One of the main ways biologists classify amniotes is by the number of temporal fenestrae (openings in the skull behind the eye socket). These openings provide attachment points for jaw muscles, so their arrangement reflects differences in jaw mechanics and feeding.

  • Anapsids have no temporal fenestrae. Turtles are the classic living example, though their classification here is debated.
  • Synapsids have a single temporal fenestra on each side. This group includes extinct "mammal-like reptiles" such as Dimetrodon and Cynognathus, and ultimately gave rise to modern mammals.
  • Diapsids have two temporal fenestrae on each side. This is the largest group and includes most modern reptiles (lizards, snakes, crocodilians) as well as birds and the extinct dinosaurs.
Key features of amniotes, Ei – Wikipedia

Defining Characteristics of Reptiles

  • Ectothermic ("cold-blooded"): reptiles rely on external heat sources to regulate body temperature rather than generating their own metabolic heat
  • Scaly, dry skin made of keratin prevents water loss and provides physical protection
  • Three-chambered heart with two atria and one partially divided ventricle. This allows some mixing of oxygenated and deoxygenated blood. Crocodilians are the exception: they have a fully four-chambered heart, similar to mammals and birds.
  • Metanephric kidneys that excrete nitrogenous waste primarily as uric acid instead of urea. Uric acid is semi-solid (the white, chalky paste in bird and reptile droppings), which conserves water.
  • Amniotic eggs with leathery or hard calcified shells, typically laid on land (buried in sand, soil, or leaf litter)
  • Cloaca: a single opening that serves the digestive, urinary, and reproductive tracts
  • Many reptiles have heterodont dentition (different tooth types), though this varies widely across groups

Thermoregulation and Reptile Diversity

Because reptiles are ectotherms, thermoregulation is central to their daily behavior. They can't shiver or sweat the way mammals do, so they use other strategies:

  • Behavioral: basking in sunlight to warm up, retreating to shade or burrows to cool down, orienting the body to maximize or minimize sun exposure
  • Physiological: some species can alter blood flow to the skin or change skin color to absorb more or less heat

Reptilia includes several major living groups:

  • Squamata (lizards and snakes) is by far the largest and most diverse order of modern reptiles
  • Crocodilia (crocodiles, alligators, gharials)
  • Testudines (turtles and tortoises)
  • Rhynchocephalia (tuataras, with only one surviving species, Sphenodon punctatus, found in New Zealand)
Key features of amniotes, Amniote - Wikipedia

Reptile Evolution and Diversity

Evolutionary Milestones of Reptiles

  1. Carboniferous Period (359–299 mya)

    • The earliest known amniotes appeared, such as Hylonomus and Paleothyris. These were small, lizard-like animals that represent the starting point for all later reptiles, birds, and mammals.
  2. Permian Period (299–252 mya)

    • Synapsids diversified and became the dominant land animals for a time. Early diapsids also appeared, including forms like Protorosaurus.
  3. Triassic Period (252–201 mya)

    • After the massive Permian-Triassic extinction wiped out roughly 90% of species, reptiles radiated into the empty niches. Major lineages emerged:
      • Archosaurs (leading to crocodilians, pterosaurs, and dinosaurs)
      • Lepidosaurs (leading to lizards, snakes, and tuataras)
      • Testudines (turtles)
  4. Jurassic and Cretaceous Periods (201–66 mya)

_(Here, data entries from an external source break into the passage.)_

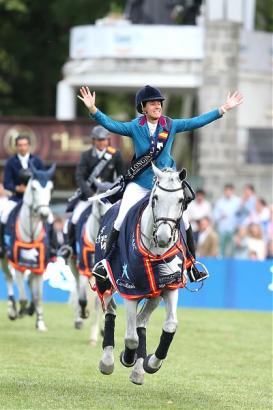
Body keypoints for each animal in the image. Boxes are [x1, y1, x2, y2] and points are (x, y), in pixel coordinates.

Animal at [1, 162, 55, 332]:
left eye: (50, 188)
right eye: (33, 188)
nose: (44, 214)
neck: (31, 231)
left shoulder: (41, 266)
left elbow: (38, 297)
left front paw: (40, 322)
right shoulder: (17, 264)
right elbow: (23, 297)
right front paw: (20, 311)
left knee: (31, 282)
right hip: (3, 257)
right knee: (9, 278)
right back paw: (13, 309)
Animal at [94, 163, 188, 384]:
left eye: (181, 200)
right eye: (156, 198)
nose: (163, 236)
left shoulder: (170, 286)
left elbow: (170, 326)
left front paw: (151, 363)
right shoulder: (130, 289)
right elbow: (130, 338)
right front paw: (126, 357)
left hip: (154, 295)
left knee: (141, 321)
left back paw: (138, 369)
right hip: (107, 281)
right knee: (111, 310)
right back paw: (108, 360)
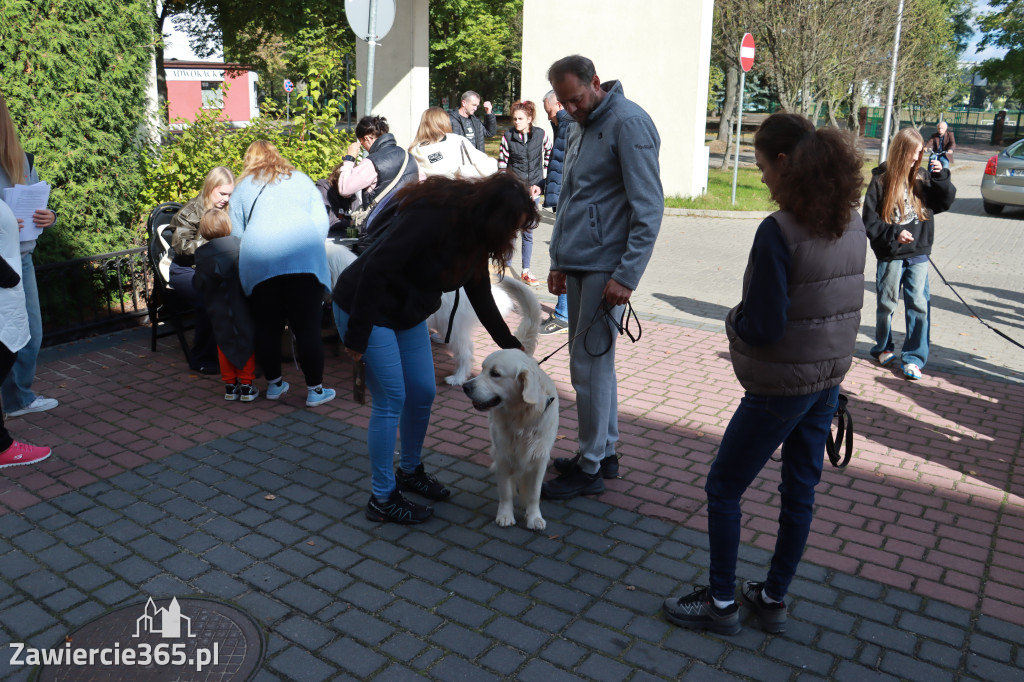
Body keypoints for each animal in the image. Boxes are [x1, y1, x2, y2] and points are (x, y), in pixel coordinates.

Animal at [462, 274, 557, 528]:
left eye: (495, 374)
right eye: (482, 369)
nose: (466, 386)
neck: (520, 417)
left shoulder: (539, 457)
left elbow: (534, 493)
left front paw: (534, 517)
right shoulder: (504, 454)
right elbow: (505, 490)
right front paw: (505, 515)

    • Dinosaurs dominated terrestrial ecosystems (Tyrannosaurus rex, Stegosaurus). Marine reptiles like ichthyosaurs and plesiosaurs filled ocean niches. Lizards and snakes continued to diversify.
  5. Cretaceous-Paleogene Extinction (66 mya)

    • A mass extinction event eliminated all non-avian dinosaurs along with many other reptilian lineages. Avian dinosaurs (birds) survived.
  6. Cenozoic Era (66 mya to present)

    • With many ecological niches now open, surviving reptile lineages underwent adaptive radiation. Modern diversity includes Komodo dragons, chameleons, sea turtles, and thousands of lizard and snake species.